The eighth annual State of the Luxury Market in Africa 2025 report showed these items were increasingly valued for their resale potential and portability, while the second-hand market expanded three times faster than the first-hand market, growing at an annual rate of ten percent.
“This suggested a calculated flight to safety,” said Michael Zahariev, co-founder of Luxity.
“It indicated that South Africans were increasingly treating designer pieces like financial instruments, portable assets with global liquidity that could outperform traditional markets.”
Rolex broke new ground, with pre-owned pieces commanding 126.5% of retail price, up from 104.9% in 2024 and 82.6% in 2022.
“This 26.5 percent premium reflected buyers paying for immediate access and bypassing multi-year waitlists,” said Zahariev.

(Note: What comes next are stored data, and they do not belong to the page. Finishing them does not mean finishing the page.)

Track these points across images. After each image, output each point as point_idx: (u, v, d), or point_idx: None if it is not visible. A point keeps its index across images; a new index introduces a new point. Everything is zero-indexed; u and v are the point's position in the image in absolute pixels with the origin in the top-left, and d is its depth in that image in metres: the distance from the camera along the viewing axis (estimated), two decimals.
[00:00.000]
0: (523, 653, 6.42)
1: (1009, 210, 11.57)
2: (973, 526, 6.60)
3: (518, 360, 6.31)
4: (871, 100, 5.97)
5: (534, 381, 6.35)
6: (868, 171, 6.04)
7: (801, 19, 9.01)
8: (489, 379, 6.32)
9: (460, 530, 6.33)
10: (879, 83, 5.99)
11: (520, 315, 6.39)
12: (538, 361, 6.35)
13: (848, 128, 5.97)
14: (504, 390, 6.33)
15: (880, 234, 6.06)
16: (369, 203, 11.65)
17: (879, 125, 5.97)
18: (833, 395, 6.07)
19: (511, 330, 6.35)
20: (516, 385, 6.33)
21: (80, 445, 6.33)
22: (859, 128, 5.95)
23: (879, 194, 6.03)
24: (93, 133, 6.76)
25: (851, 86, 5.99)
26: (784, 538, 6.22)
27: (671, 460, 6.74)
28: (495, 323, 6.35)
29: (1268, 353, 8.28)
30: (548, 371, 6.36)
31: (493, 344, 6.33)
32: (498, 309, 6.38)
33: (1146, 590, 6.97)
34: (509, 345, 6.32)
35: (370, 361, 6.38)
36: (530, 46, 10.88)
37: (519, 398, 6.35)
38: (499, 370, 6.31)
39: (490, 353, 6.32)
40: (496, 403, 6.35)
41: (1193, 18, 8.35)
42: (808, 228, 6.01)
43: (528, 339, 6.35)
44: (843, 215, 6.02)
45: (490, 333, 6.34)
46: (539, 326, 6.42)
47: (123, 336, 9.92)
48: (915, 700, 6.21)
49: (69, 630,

“Rolex effectively created its own asset class through strict control over supply and global demand, completely inverting normal depreciation curves. As long as these fundamentals held, this was not a bubble, it was a new pricing floor.”
The brand’s decades-long performance and sophisticated resale infrastructure made it uniquely resilient, less exposed to economic cycles than traditional investments, yet capable of delivering comparable or superior returns. Other luxury watches such as Panerai and Hublot also maintained value, retaining 79.2 percent and 74.3 percent of their retail prices respectively.

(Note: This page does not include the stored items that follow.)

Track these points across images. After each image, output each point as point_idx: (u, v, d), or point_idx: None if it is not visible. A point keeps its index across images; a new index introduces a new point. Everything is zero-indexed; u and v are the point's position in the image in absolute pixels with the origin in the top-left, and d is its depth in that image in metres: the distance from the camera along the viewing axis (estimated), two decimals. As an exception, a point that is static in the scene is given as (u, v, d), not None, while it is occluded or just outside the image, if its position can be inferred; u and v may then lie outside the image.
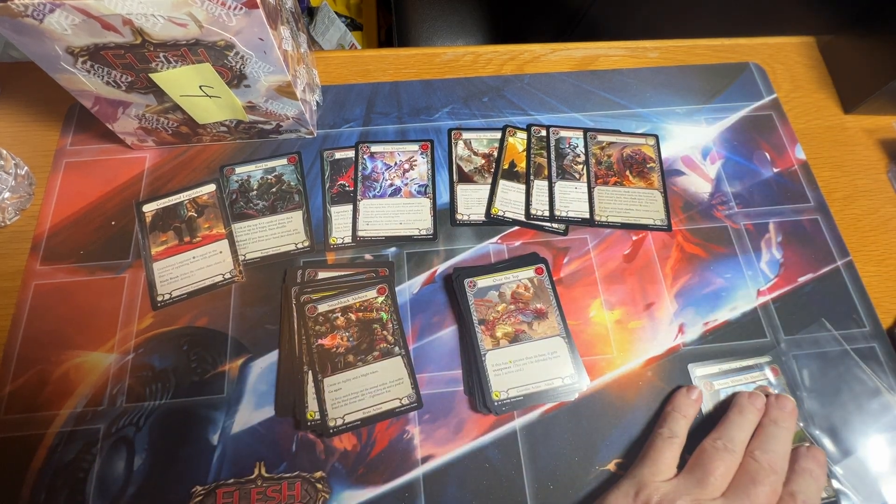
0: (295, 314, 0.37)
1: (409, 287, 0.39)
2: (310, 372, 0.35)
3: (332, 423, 0.34)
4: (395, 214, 0.41)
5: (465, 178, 0.43)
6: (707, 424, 0.35)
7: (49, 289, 0.38)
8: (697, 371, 0.37)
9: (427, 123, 0.45)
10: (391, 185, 0.42)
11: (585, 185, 0.43)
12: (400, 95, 0.47)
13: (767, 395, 0.35)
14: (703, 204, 0.43)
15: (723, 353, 0.37)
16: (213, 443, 0.34)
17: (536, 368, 0.36)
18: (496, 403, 0.35)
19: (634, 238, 0.41)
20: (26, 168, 0.41)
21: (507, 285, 0.38)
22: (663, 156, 0.44)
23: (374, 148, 0.44)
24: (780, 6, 0.67)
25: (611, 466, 0.34)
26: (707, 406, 0.36)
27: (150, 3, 0.28)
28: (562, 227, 0.41)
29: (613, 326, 0.38)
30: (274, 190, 0.42)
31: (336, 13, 1.14)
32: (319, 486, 0.33)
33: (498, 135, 0.45)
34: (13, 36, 0.30)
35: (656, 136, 0.45)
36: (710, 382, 0.36)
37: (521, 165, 0.44)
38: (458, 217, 0.41)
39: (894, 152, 0.46)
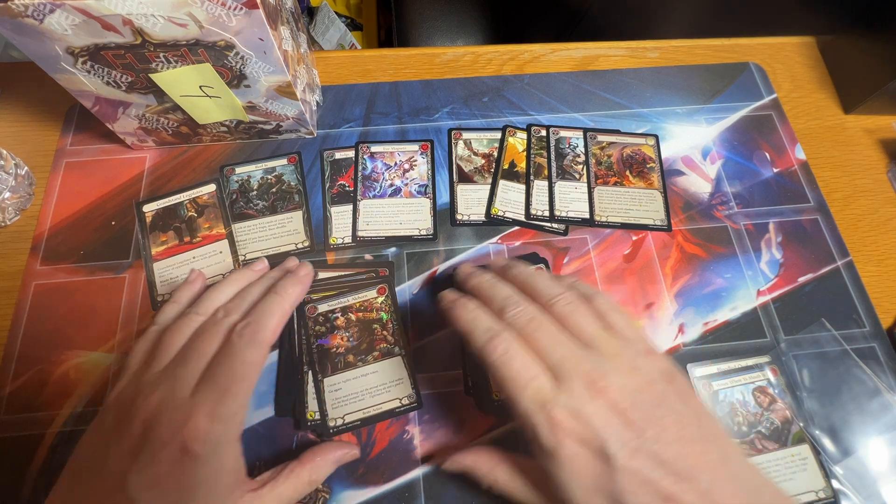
0: (295, 314, 0.37)
1: (409, 287, 0.39)
2: (310, 372, 0.35)
3: (332, 423, 0.34)
4: (395, 214, 0.41)
5: (465, 178, 0.43)
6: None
7: (49, 289, 0.38)
8: (697, 371, 0.37)
9: (427, 123, 0.45)
10: (391, 185, 0.42)
11: (585, 185, 0.43)
12: (400, 95, 0.47)
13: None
14: (703, 204, 0.43)
15: (723, 353, 0.37)
16: (213, 443, 0.34)
17: (536, 368, 0.36)
18: (496, 403, 0.35)
19: (634, 238, 0.41)
20: (26, 168, 0.41)
21: (507, 285, 0.38)
22: (663, 156, 0.44)
23: (374, 148, 0.44)
24: (780, 6, 0.67)
25: (611, 466, 0.34)
26: (706, 406, 0.36)
27: (150, 3, 0.28)
28: (562, 227, 0.41)
29: (613, 326, 0.38)
30: (274, 190, 0.42)
31: (336, 13, 1.14)
32: (319, 486, 0.33)
33: (498, 135, 0.45)
34: (13, 36, 0.30)
35: (656, 136, 0.45)
36: (710, 383, 0.36)
37: (521, 165, 0.44)
38: (458, 217, 0.41)
39: (894, 152, 0.46)
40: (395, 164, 0.43)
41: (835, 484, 0.34)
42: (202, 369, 0.27)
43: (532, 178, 0.43)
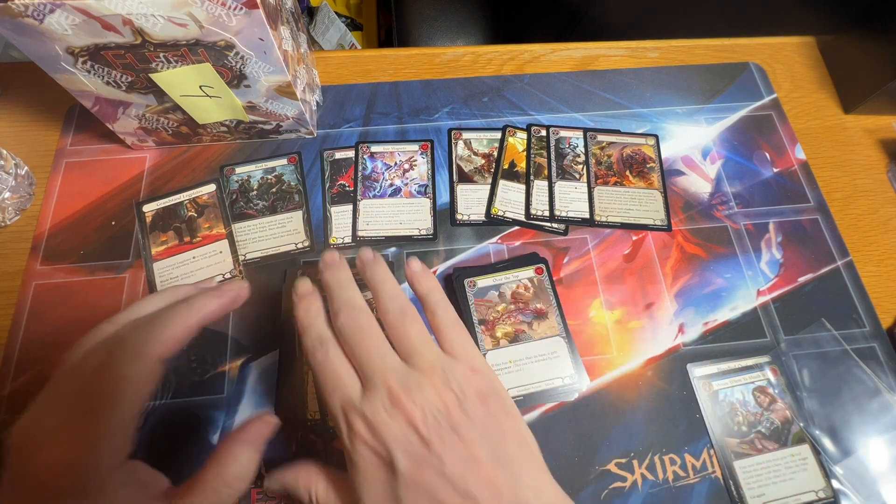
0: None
1: (409, 287, 0.39)
2: (310, 372, 0.35)
3: (332, 424, 0.34)
4: (395, 214, 0.41)
5: (465, 178, 0.43)
6: (700, 424, 0.35)
7: (49, 289, 0.38)
8: (697, 371, 0.37)
9: (427, 123, 0.45)
10: (391, 185, 0.42)
11: (585, 185, 0.43)
12: (400, 95, 0.47)
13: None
14: (703, 204, 0.43)
15: (723, 353, 0.37)
16: (213, 443, 0.34)
17: (536, 368, 0.36)
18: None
19: (634, 238, 0.41)
20: (26, 168, 0.41)
21: (507, 285, 0.38)
22: (663, 156, 0.44)
23: (374, 148, 0.44)
24: (780, 6, 0.67)
25: (611, 466, 0.34)
26: (707, 407, 0.36)
27: (150, 3, 0.28)
28: (562, 227, 0.41)
29: (613, 326, 0.38)
30: (274, 190, 0.42)
31: (336, 13, 1.14)
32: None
33: (498, 135, 0.45)
34: (13, 36, 0.30)
35: (656, 136, 0.45)
36: (710, 383, 0.36)
37: (521, 165, 0.44)
38: (458, 217, 0.41)
39: (894, 152, 0.46)
40: (395, 164, 0.43)
41: (835, 484, 0.34)
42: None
43: (532, 178, 0.43)
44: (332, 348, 0.27)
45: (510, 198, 0.42)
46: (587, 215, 0.41)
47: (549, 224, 0.41)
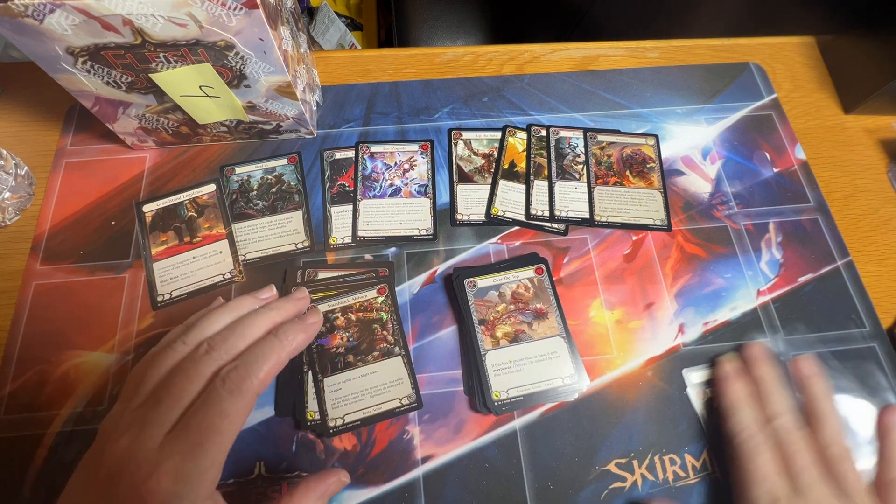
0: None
1: (409, 287, 0.39)
2: (310, 372, 0.35)
3: (332, 423, 0.34)
4: (395, 214, 0.41)
5: (465, 178, 0.43)
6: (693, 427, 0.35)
7: (49, 289, 0.38)
8: (693, 376, 0.37)
9: (427, 123, 0.45)
10: (391, 185, 0.42)
11: (585, 185, 0.43)
12: (400, 95, 0.47)
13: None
14: (703, 204, 0.43)
15: (723, 353, 0.37)
16: (213, 443, 0.34)
17: (536, 368, 0.36)
18: (496, 403, 0.35)
19: (634, 238, 0.41)
20: (26, 168, 0.41)
21: (507, 285, 0.38)
22: (663, 156, 0.44)
23: (374, 148, 0.44)
24: (780, 6, 0.67)
25: (611, 466, 0.34)
26: (703, 408, 0.36)
27: (150, 3, 0.28)
28: (562, 227, 0.41)
29: (613, 326, 0.38)
30: (274, 190, 0.42)
31: (336, 13, 1.14)
32: None
33: (498, 135, 0.45)
34: (13, 36, 0.30)
35: (656, 136, 0.45)
36: (705, 390, 0.36)
37: (521, 165, 0.44)
38: (458, 217, 0.41)
39: (894, 152, 0.46)
40: (395, 164, 0.43)
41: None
42: (177, 414, 0.25)
43: (532, 178, 0.43)
44: (768, 441, 0.31)
45: (510, 198, 0.42)
46: (587, 215, 0.41)
47: (549, 224, 0.41)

High-end jewellery continued to offer defensive investment value. Cartier retained 72.6 percent of its retail value, Hermès 67.8 percent, and Bulgari 64.3 percent. Handbags strengthened their investment credentials, with demand rising 14.6 percent as buyers increasingly prioritised resale potential over runway appeal. Together, these assets formed a value floor, serving as a buffer against downside risk when broader markets softened.
Not all luxury goods delivered investment-grade returns. Searches for designer shoes fell 10.2 percent, while wallets dropped 21.3 percent year-on-year, reflecting a clear shift in consumer focus towards assets with long-term appreciation potential.
South African shoppers prioritised brands with proven value retention. Searches for Louis Vuitton and Gucci fell from 29.6 percent to 21.5 percent, while less mainstream hard-luxury brands such as Bulgari gained 8.6 percentage points. Buyers targeted scarcity, durability, and resale potential — qualities that often outweighed brand popularity.
“These were no longer vanity purchases,” Zahariev said. “Buyers ran the same due diligence on a Cartier bracelet or Chanel handbag as they would on a JSE-listed stock, and in some cases, the bracelet outperformed the stock.”
The report confirmed that high-end watches, jewellery, and designer handbags had become a strategic alternative asset class in South Africa, providing investors with resilience, liquidity, and value retention during uncertain economic conditions.